Liegt hier das „magische Land“, das Papa Edik seiner Tochter Sanja versprochen hat?

Sehr realistisch und farbig erzählt Alexandra Friedmann von ihrem Leben in dem russischen Ort Gomel und ihrer Familie. Mangelwirtschaft, das notwendige „Organisieren“, Schwarzarbeit, Korruption, stark gefilterte oder gestoppte Informationen, kurz: der ganz normale Alltag in der Sowjetunion Anfang der 80er Jahre wird detailgetreu geschildert.
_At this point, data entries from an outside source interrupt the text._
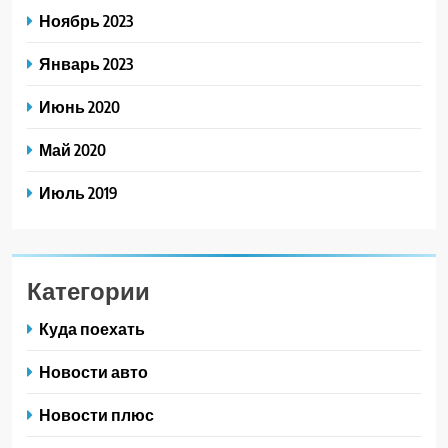
Ноябрь 2023
Январь 2023
Июнь 2020
Май 2020
Июль 2019
Категории
Куда поехать
Новости авто
Новости плюс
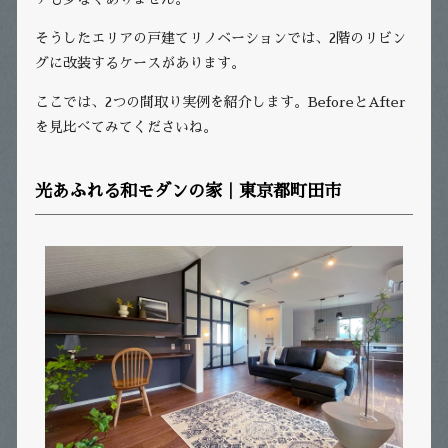
そうしたエリアの戸建てリノベーションでは、2階のリビン
グに改装するケースがあります。
ここでは、2つの間取り実例を紹介します。BeforeとAfter
を見比べてみてくださいね。
光あふれる和モダンの家｜東京都町田市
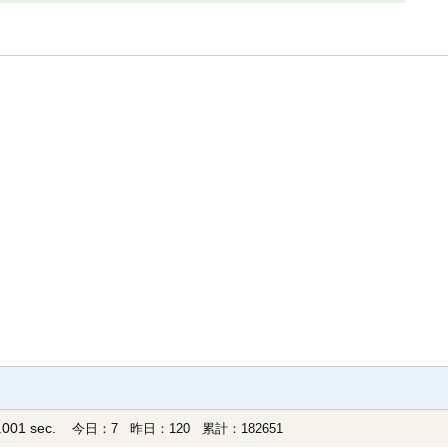
001 sec.
今日：7 昨日：120 累計：182651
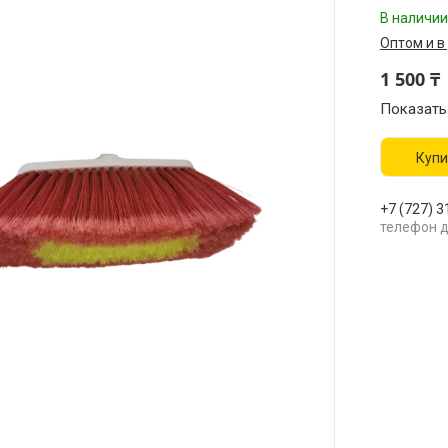
В наличии
Оптом и в
1 500 ₸
Показать
Купи
+7 (727) 3
телефон д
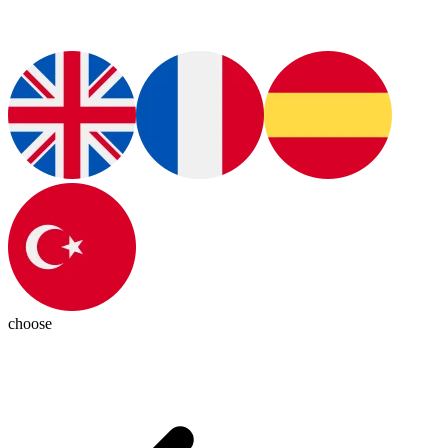
choose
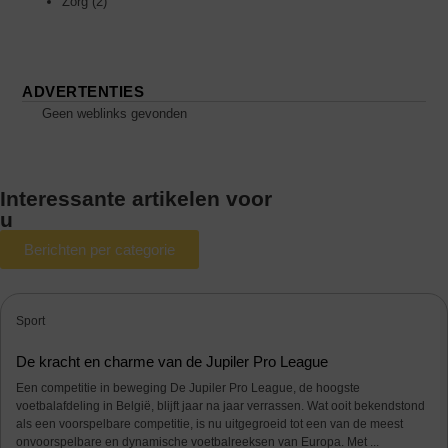
Zorg
(2)
ADVERTENTIES
Geen weblinks gevonden
Interessante artikelen voor
u
Berichten per categorie
Sport
De kracht en charme van de Jupiler Pro League
Een competitie in beweging De Jupiler Pro League, de hoogste
voetbalafdeling in België, blijft jaar na jaar verrassen. Wat ooit bekendstond
als een voorspelbare competitie, is nu uitgegroeid tot een van de meest
onvoorspelbare en dynamische voetbalreeksen van Europa. Met ...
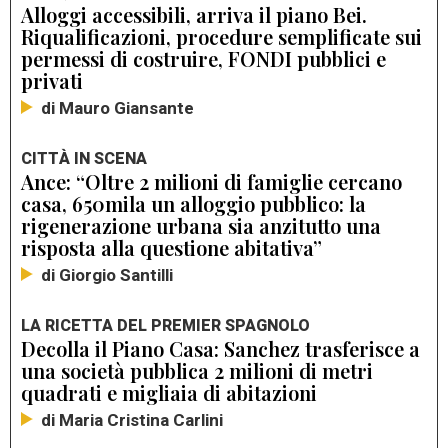
Alloggi accessibili, arriva il piano Bei.
Riqualificazioni, procedure semplificate sui
permessi di costruire, FONDI pubblici e
privati
di Mauro Giansante
CITTÀ IN SCENA
Ance: “Oltre 2 milioni di famiglie cercano
casa, 650mila un alloggio pubblico: la
rigenerazione urbana sia anzitutto una
risposta alla questione abitativa”
di Giorgio Santilli
LA RICETTA DEL PREMIER SPAGNOLO
Decolla il Piano Casa: Sanchez trasferisce a
una società pubblica 2 milioni di metri
quadrati e migliaia di abitazioni
di Maria Cristina Carlini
Dennoch gerät ihr Roman nicht zu einem Aneinanderreihen trostloser Fakten; denn es gelingt ihr, mit einem Augenzwinkern den Leser am Leben und Streben des Sowjetbürgers teilnehmen zu lassen, ihm auf humorvolle Weise die Bedingungen näher zu bringen, wie sich der Normalverbraucher so durchschlug.
Herzerfrischend lebendig sind auch die Beschreibungen ihrer Familie und ihrer Beziehungen untereinander. Man sieht sie förmlich vor sich: die energische Oma Anna oder auch Tante Rosa, die die Zukunft aus Spiegeleiern vorhersagt.

Die ganze Ausreiseaktion wirkt recht naiv, manchmal gar komisch. Die doch recht hohen Hürden hat die Familie wohl nicht zuvor bedacht. So strahlend und rosig, wie man es ihr gepriesen hat, ist „Besserland“ dann doch nicht. Und auch das Buchcover zeigt zwar einen bunt strahlenden Hintergrund - die kleine Sanja jedoch schaut sehr ernst drein.
Nicht ohne Ironie erzählt die Autorin, welche Schwierigkeiten es zu überwinden gilt, vor allem die Sprachbarriere.
Ist Familie Friedmann also an ihrem Ziel angekommen?
Ein sehr unterhaltsames Buch, das das Thema Auswanderung und Neuanfang aus den Augen einer jungen Immigrantin schildert.